Students at Sunapee Central Elementary School spent three days practicing bike safety on a controlled course as Officer Joseph Merullo of the Sunapee Police Department worked with teacher Bonnie Cruz during physical education classes from May 11 through May 13. The lessons, tied to National Bicycle Safety Month, covered helmet use, traffic awareness, hand signals and the rules of the road, giving children a chance to ride through an interactive setup before more of them head back onto local roads, sidewalks and neighborhood streets for the summer.
The department said the goal was to build confidence and awareness so students make safer choices when they are riding outside school. Sunapee Central’s calendar listed the Bike Rodeo on May 11, May 12 and May 13, along with a fifth-grade LEAD ceremony on May 13, showing the bike instruction as part of a broader week of student activities rather than a stand-alone visit. In a small community where children often move between school, home and recreation on bicycles, the hands-on format offered a direct prevention effort instead of a lecture.

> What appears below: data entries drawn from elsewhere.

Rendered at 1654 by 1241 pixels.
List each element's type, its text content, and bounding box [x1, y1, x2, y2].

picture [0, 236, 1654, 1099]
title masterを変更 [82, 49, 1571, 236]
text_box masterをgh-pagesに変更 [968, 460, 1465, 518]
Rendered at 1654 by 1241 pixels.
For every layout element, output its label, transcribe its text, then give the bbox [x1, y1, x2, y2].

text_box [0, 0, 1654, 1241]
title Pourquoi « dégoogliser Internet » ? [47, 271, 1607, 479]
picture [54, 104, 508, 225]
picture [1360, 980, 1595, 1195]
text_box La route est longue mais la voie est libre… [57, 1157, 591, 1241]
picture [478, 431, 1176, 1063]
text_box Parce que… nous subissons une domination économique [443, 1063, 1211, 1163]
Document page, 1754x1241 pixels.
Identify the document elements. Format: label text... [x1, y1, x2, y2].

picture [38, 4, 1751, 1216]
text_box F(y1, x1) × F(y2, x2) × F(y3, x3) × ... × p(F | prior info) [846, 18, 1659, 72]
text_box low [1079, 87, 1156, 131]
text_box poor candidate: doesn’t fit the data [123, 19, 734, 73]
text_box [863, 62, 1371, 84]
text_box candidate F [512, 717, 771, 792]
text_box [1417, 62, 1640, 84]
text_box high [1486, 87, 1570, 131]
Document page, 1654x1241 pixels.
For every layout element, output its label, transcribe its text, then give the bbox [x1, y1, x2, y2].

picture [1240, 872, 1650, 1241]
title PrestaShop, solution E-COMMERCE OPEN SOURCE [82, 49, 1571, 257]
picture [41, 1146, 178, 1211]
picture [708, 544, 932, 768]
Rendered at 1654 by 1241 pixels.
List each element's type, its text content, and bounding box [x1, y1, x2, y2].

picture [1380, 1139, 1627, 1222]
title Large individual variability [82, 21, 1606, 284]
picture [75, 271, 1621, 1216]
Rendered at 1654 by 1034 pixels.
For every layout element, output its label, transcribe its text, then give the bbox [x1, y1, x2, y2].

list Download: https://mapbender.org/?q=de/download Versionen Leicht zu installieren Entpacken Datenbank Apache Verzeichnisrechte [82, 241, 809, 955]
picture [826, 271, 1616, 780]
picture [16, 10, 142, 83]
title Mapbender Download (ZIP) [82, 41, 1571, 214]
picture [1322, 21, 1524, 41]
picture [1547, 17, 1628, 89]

Merullo, now a full-time Sunapee officer, joined the department as a part-time officer in 2019, completed the full-time Police Academy in April 2020 and graduated from the Criminal Justice program at New Hampshire Technical Institute. His presence in the elementary school connected the department’s day-to-day work with a practical lesson children can carry into the summer riding season.

The department also marked National Peace Officers Memorial Day on May 15, joining agencies across the country in honoring officers who died in the line of duty and thanking their families. The observance came during Police Week, which the National Law Enforcement Officers Memorial Fund said included live in-person events in 2026 and the 38th Annual Candlelight Vigil on May 13.
Sunapee also pointed to New Hampshire’s memorial tradition in Concord, where the New Hampshire Law Enforcement Officers Memorial Association plans its 34th annual memorial ceremony for Friday, May 22, at 10 a.m. at 33 North State Street. The state memorial was conceptualized in 1992 and dedicated on Sept. 26, 1998, and recent references say it bears 55 names from 34 law enforcement agencies, giving Sunapee’s remembrance a place in a larger state and national recognition of sacrifice.